More Fruits to Come?
In my opinion, the likelihood of this rally continuing is quite high for the following reasons:
1) After the year-to-date rally, the China markets still appear undervalued; both the P/E and P/B ratios of the MSCI China index are at the low end of the range seen over the past 10 years (see below).
Furthermore, if the sales per share and the EPS of the MSCI China index can come anywhere close to the current consensus estimate levels in the next 3 years shown below, not only we may benefit from earnings growth but also potentially from multiple expansion.

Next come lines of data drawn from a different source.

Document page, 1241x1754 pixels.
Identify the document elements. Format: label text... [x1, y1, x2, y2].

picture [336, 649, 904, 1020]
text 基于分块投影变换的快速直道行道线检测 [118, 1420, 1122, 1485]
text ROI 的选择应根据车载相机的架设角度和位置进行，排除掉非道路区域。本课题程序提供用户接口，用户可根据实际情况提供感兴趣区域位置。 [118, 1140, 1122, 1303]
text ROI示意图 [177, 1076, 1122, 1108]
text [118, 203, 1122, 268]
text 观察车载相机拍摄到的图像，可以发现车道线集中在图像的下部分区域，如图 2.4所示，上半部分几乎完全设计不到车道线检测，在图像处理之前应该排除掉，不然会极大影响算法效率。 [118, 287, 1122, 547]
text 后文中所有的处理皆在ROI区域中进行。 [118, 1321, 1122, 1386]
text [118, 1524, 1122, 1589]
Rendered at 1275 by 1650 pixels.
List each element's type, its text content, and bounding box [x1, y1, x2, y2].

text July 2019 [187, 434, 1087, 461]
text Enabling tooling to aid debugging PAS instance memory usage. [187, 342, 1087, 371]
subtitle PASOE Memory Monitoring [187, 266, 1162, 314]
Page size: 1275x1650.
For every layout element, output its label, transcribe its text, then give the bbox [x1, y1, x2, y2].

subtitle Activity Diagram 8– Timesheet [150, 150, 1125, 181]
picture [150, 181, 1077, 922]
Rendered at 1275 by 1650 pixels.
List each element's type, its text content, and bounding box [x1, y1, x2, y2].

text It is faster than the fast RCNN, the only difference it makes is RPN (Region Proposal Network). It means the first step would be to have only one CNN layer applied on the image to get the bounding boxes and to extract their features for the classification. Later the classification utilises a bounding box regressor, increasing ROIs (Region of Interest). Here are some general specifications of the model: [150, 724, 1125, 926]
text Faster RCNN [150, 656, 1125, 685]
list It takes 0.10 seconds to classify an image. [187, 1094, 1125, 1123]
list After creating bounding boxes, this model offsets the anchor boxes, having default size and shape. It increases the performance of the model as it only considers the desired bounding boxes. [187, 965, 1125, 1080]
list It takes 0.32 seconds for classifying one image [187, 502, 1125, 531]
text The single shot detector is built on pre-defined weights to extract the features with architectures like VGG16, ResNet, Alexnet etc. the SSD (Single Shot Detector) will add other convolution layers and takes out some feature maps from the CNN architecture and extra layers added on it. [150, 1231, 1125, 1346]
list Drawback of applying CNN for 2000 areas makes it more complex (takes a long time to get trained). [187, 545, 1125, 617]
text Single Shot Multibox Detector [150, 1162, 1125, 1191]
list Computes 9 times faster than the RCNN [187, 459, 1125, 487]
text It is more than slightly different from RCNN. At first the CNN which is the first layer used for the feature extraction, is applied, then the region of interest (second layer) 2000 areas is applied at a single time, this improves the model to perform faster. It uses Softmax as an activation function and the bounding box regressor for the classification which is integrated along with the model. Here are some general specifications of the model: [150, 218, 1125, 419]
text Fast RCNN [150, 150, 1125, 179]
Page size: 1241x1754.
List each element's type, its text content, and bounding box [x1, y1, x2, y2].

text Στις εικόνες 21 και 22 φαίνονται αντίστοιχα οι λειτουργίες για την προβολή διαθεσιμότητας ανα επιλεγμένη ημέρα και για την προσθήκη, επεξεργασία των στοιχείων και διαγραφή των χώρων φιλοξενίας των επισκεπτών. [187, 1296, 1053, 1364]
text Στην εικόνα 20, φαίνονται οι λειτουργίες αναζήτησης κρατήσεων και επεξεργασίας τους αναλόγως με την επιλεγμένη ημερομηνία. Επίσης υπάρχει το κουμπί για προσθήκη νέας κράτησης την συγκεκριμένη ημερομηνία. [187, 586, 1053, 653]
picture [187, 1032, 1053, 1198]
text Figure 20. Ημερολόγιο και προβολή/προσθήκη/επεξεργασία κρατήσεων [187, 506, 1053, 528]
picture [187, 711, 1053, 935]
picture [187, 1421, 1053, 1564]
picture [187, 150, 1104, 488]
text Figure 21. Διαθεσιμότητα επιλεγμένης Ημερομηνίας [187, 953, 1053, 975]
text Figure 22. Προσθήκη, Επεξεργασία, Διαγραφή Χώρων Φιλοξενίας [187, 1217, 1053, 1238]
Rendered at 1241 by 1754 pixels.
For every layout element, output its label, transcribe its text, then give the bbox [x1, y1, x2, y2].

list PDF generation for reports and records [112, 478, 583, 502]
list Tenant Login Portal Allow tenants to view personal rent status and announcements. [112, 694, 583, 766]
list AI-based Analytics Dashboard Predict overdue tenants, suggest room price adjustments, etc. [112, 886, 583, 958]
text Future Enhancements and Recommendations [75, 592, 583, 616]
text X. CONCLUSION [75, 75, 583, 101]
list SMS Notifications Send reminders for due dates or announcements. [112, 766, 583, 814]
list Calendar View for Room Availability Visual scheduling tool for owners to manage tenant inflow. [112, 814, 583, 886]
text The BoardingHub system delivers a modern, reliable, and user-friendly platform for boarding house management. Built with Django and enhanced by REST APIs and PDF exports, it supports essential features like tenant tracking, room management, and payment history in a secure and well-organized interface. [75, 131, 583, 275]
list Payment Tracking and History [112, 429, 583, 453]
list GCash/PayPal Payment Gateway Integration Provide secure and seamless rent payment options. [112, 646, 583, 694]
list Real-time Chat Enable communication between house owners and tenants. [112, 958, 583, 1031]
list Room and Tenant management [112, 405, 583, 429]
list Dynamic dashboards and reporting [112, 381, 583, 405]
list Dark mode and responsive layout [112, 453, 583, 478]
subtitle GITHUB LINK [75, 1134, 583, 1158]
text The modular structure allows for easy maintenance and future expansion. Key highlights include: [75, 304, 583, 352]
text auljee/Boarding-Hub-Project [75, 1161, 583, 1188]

2) Despite the year-to-date rally, foreign investor participation in the China market remains lacking. According to the latest Bank of America Fund Manager survey below, shorting China is still one of the most crowded trades, alongside long Mag 7, long Japan equities, and long bitcoin.
Nonetheless, we've started to notice a few significant investors diving into the Chinese market. David Tepper, renowned for his stellar track record at Appaloosa, recently revealed a hefty 23% allocation to Chinese equities. Even Michael Burry, the real-life inspiration behind the character portrayed by Christian Bale in "The Big Short," (whose track record is more mixed), has doubled down on China in Q1. With China equities showing strong year-to-date performance and these big-name investors making substantial moves in the market, momentum money is poised to follow suit.
3) Most importantly, if Xi's three-pronged approach manages to boost consumer confidence and consequently stimulate even a fraction of household deposits into the economy, we might just be witnessing the beginning of several years of Chinese equity recovery. In other words, with household deposits currently equaling the size of the economy in China (see below), if households collectively spend their interest income (roughly 2%), the Chinese economy could see a 2% incremental growth from consumption alone, without even factoring in the multiplier effect.
Has Xi Become More Market Friendly?
I'd like to conclude this journal by revisiting the question of whether Xi Jinping has become more market-friendly. In my assessment, the answer is both yes and no. As eloquently stated by Professor John Mearsheimer, one of the foremost political science scholars globally, power in international politics is a combination of population size and wealth. With Xi, along with his BFF Putin, aiming to lead the global south in challenging the west, it's imperative for China's economic engine to maintain full throttle. So being market-friendly is simply a necessity for him to ensure China's wealth and maintain power and influence in the global south.
However, this geopolitics also poses the greatest risk for any investors in Chinese equity. The 100% tariffs imposed by Biden on Chinese-made cars serve as yet another reminder of this risk, and BFF Putin's visit to China and their joint statement afterward certainly made many foreign investors uncomfortable. This is the new reality in a multipolar world for global investors. As always, thank you for reading.